L´ex consigliere Richard Allen ha definito il rapporto tra il Vaticano e l´amministrazione Reagan «la più grande alleanza segreta della storia». Come si svolgeva la comunicazione a quel livello?
«Condividevamo informazioni sia con Sua Santità che con i massimi vertici del Vaticano, come il cardinale Casaroli ed altri. Condividevamo informazioni riguardo agli avvenimenti nell´Europa dell´Est, sugli sviluppi degli armamenti in Unione Sovietica, su ciò che reputavamo stesse accadendo in Urss. Si trattava in larga misura di uno scambio unilaterale di informazioni. Noi ne fornivamo una gran quantità, direi che dall´altra parte non c´era un gran ritorno. C´era molta discrezione da parte del Papa e di altri in Vaticano. Credo che definire il rapporto tra Usa e Vaticano come grande alleanza segreta sia un´esagerazione. A proposito della Polonia, in particolare, c´è chi sostiene che quando si trattò di sostenere Solidarnosc durante gli anni ‘80, dopo l´introduzione della legge marziale, si creò un´alleanza tra l´Afl-Cio, la confederazione del lavoro americana, il Vaticano e la Cia. La realtà è che tutti eravamo attivi in Polonia a sostegno di Solidarnosc, ma separatamente. Avevamo tutti buoni motivi per agire indipendentemente: per i nostri scopi nonché, francamente, per proteggere Solidarnosc. Quindi comunicavamo per evitare di scavalcarci e intralciarci, ma ciascuno agiva in autonomia, anche se in una maniera che nelle intenzioni era strumentale allo stesso fine».
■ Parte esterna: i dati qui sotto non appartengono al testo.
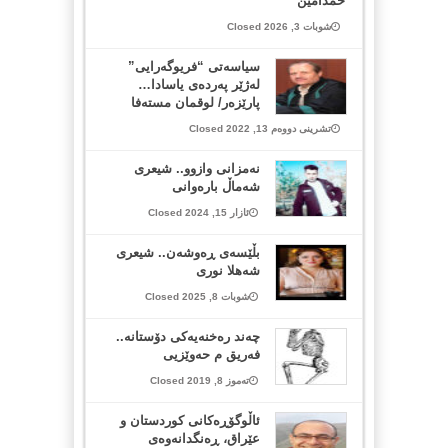
حمدامین
شوبات 3, 2026 Closed
سیاسەتی “فریوگەرایی”
لەژێر پەردەی یاسادا…
پارێزەر/ لوقمان مستەفا
تشرینی دووەم 13, 2022 Closed
نەمزانی وازوو.. شیعری
شەماڵ بارەوانی
ئازار 15, 2024 Closed
بڵێسەی ڕەوشەن.. شیعری
شەهلا نوری
شوبات 8, 2025 Closed
چه‌ند ره‌خنه‌یه‌کی دۆستانه‌..
فه‌ریق م حه‌وێزیی
تەموز 8, 2019 Closed
ئاڵوگۆڕەکانی کوردستان و
عێراق، ڕەنگدانەوەی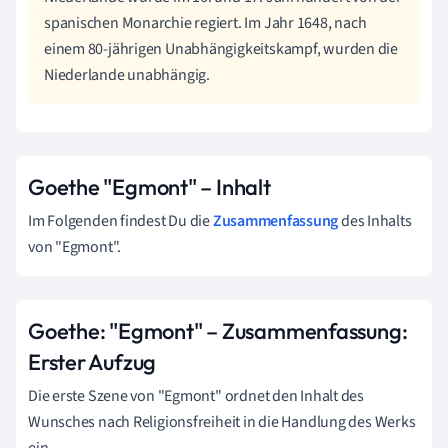
spanischen Monarchie regiert. Im Jahr 1648, nach
einem 80-jährigen Unabhängigkeitskampf, wurden die
Niederlande unabhängig.
Goethe "Egmont" – Inhalt
Im Folgenden findest Du die
Zusammenfassung
des Inhalts
von "Egmont".
Goethe: "Egmont" – Zusammenfassung:
Erster Aufzug
Die erste Szene von "Egmont" ordnet den Inhalt des
Wunsches nach Religionsfreiheit in die Handlung des Werks
ein.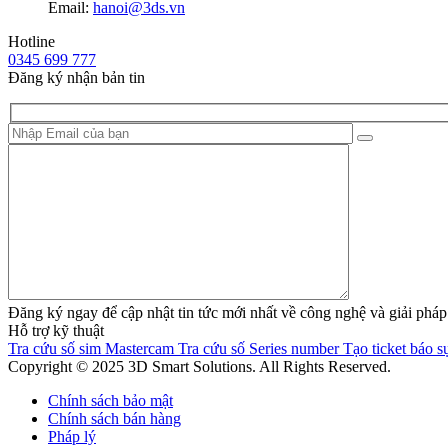
Email:
hanoi@3ds.vn
Hotline
0345 699 777
Đăng ký nhận bản tin
Đăng ký ngay để cập nhật tin tức mới nhất về công nghệ và giải 
Hỗ trợ kỹ thuật
Tra cứu số sim Mastercam
Tra cứu số Series number
Tạo ticket báo sự
Copyright © 2025 3D Smart Solutions. All Rights Reserved.
Chính sách bảo mật
Chính sách bán hàng
Pháp lý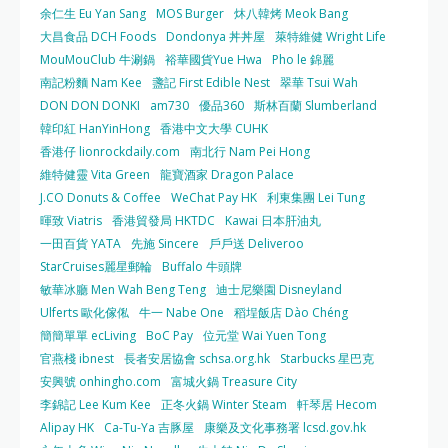
余仁生 Eu Yan Sang
MOS Burger
炑八韓烤 Meok Bang
大昌食品 DCH Foods
Dondonya 丼丼屋
萊特維健 Wright Life
MouMouClub 牛涮鍋
裕華國貨Yue Hwa
Pho le 錦麗
南記粉麵 Nam Kee
盞記 First Edible Nest
翠華 Tsui Wah
DON DON DONKI
am730
優品360
斯林百蘭 Slumberland
韓印紅 HanYinHong
香港中文大學 CUHK
香港仔 lionrockdaily.com
南北行 Nam Pei Hong
維特健靈 Vita Green
龍寶酒家 Dragon Palace
J.CO Donuts & Coffee
WeChat Pay HK
利東集團 Lei Tung
暉致 Viatris
香港貿發局 HKTDC
Kawai 日本肝油丸
一田百貨 YATA
先施 Sincere
戶戶送 Deliveroo
StarCruises麗星郵輪
Buffalo 牛頭牌
敏華冰廳 Men Wah Beng Teng
迪士尼樂園 Disneyland
Ulferts 歐化傢俬
牛一 Nabe One
稻埕飯店 Dào Chéng
簡簡單單 ecLiving
BoC Pay
位元堂 Wai Yuen Tong
官燕棧 ibnest
長者安居協會 schsa.org.hk
Starbucks 星巴克
安興號 onhingho.com
富城火鍋 Treasure City
李錦記 Lee Kum Kee
正冬火鍋 Winter Steam
軒琴居 Hecom
Alipay HK
Ca-Tu-Ya 吉豚屋
康樂及文化事務署 lcsd.gov.hk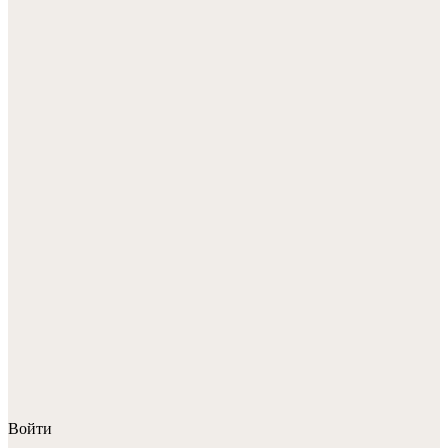
Войти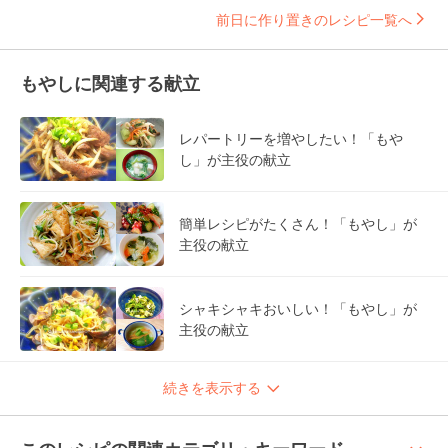
前日に作り置きのレシピ一覧へ
もやしに関連する献立
レパートリーを増やしたい！「もや
し」が主役の献立
簡単レシピがたくさん！「もやし」が
主役の献立
シャキシャキおいしい！「もやし」が
主役の献立
続きを表示する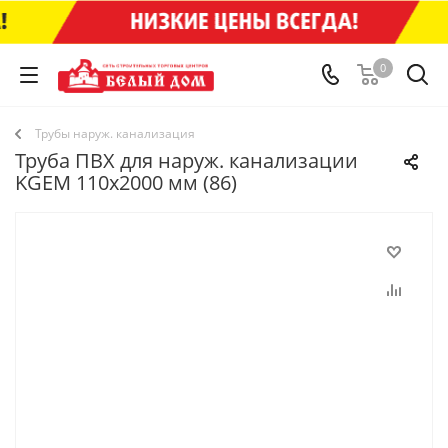
0
Трубы наруж. канализация
Труба ПВХ для наруж. канализации
KGEM 110x2000 мм (86)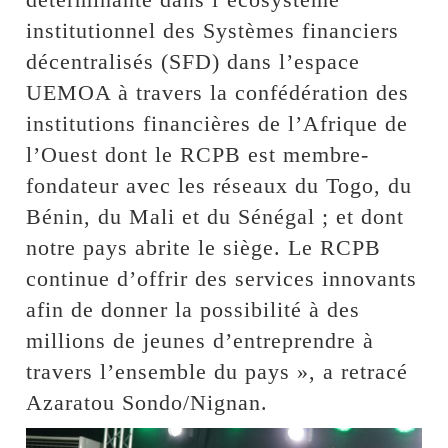
institutionnel des Systèmes financiers
décentralisés (SFD) dans l’espace
UEMOA à travers la confédération des
institutions financières de l’Afrique de
l’Ouest dont le RCPB est membre-
fondateur avec les réseaux du Togo, du
Bénin, du Mali et du Sénégal ; et dont
notre pays abrite le siège. Le RCPB
continue d’offrir des services innovants
afin de donner la possibilité à des
millions de jeunes d’entreprendre à
travers l’ensemble du pays », a retracé
Azaratou Sondo/Nignan.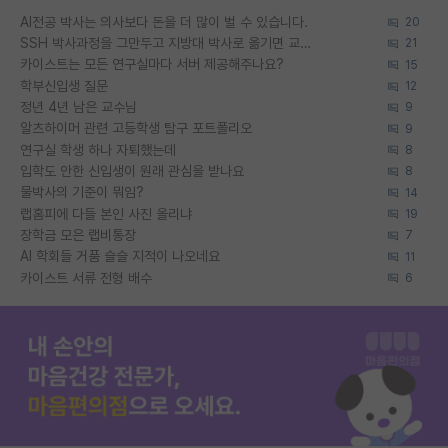
AI전공 박사는 의사보다 돈을 더 많이 벌 수 있습니다.
20
SSH 박사과정을 그만두고 지방대 박사로 옮기면 교수의 꿈은 끝일까요?
21
카이스트는 모든 연구실마다 서버 제공해주나요?
15
학부신입생 질문
12
정년 4년 남은 교수님
9
알츠하이머 관련 고등학생 탐구 포트폴리오
9
연구실 학생 하나 자퇴했는데
8
입학도 안한 신입생이 원래 관심을 받나요
8
물박사의 기준이 뭐임?
14
랩홈피에 다들 본인 사진 올리냐
19
장학금 모은 랩비통장
7
AI 학회들 거품 슬슬 지적이 나오네요
11
카이스트 서류 전형 배수
6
Come comunicavate, per telefono?
«Il presidente Reagan inviava spesso in Vaticano Vernon Walters, ex vicedirettore della Cia, con foto scattate dal satellite e simili. Di tanto in tanto era il direttore della Cia Bill Casey a recarsi in Vaticano».
«Nel dicembre 1980 l´intelligence Usa venne a conoscenza grazie a ricognizioni satellitari di movimenti di blindati sovietici sul confine polacco. A partire dall´agosto 1980 nutrivamo gravi timori che con il crescere di Solidarnosc come movimento sindacale indipendente i sovietici fossero in procinto di invadere la Polonia come avevano fatto con la Cecoslovacchia nel 1968 e l´Ungheria nel 1956, e come avevano già minacciato di fare. Questi movimenti di truppe ci preoccupavano molto, l´atmosfera internazionale era molto esacerbata, molto ostile, e temevamo che i sovietici si sarebbero mossi per intimidire i polacchi o per invaderli effettivamente».
Le risulta che il 7 dicembre 1980 il consigliere per la Sicurezza Nazionale Brzezinski telefonò al papa in Vaticano per informarlo di ciò che stava accadendo?
Quel giorno si tenne una riunione del consiglio per la Sicurezza nazionale perché reputavamo che fosse alto il rischio di un´invasione da parte sovietica e vennero effettuate una serie di chiamate telefoniche dirette ai leader europei, nonché al Pontefice, per allertarli mettendoli a conoscenza dei nostri timori, e credo che sia stato Brzezinski a telefonare a Sua Santità.